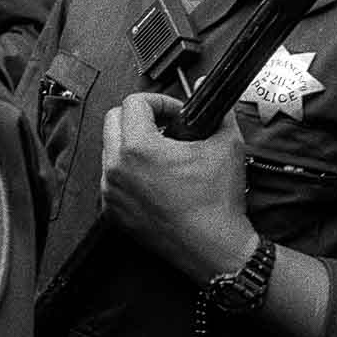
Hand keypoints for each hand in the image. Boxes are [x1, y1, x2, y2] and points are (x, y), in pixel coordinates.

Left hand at [100, 91, 255, 284]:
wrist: (214, 249)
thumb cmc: (218, 204)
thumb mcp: (226, 146)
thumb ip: (217, 111)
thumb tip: (210, 87)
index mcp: (138, 148)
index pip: (133, 103)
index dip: (160, 102)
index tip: (176, 114)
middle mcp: (116, 168)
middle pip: (113, 121)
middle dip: (139, 118)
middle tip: (165, 128)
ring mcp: (111, 192)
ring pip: (110, 150)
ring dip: (131, 145)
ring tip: (162, 154)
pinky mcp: (113, 212)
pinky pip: (111, 179)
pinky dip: (128, 173)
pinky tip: (155, 179)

• WORK TO COMPLETE
In the data above, copy every line where the string "hand" appears.

• FINISHED TASK
Hand keypoints for each hand in the image. Boxes are [x1, y1, x2, y2] and points are (x, y), in pixel coordinates.
Left hand at [100, 91, 255, 284]:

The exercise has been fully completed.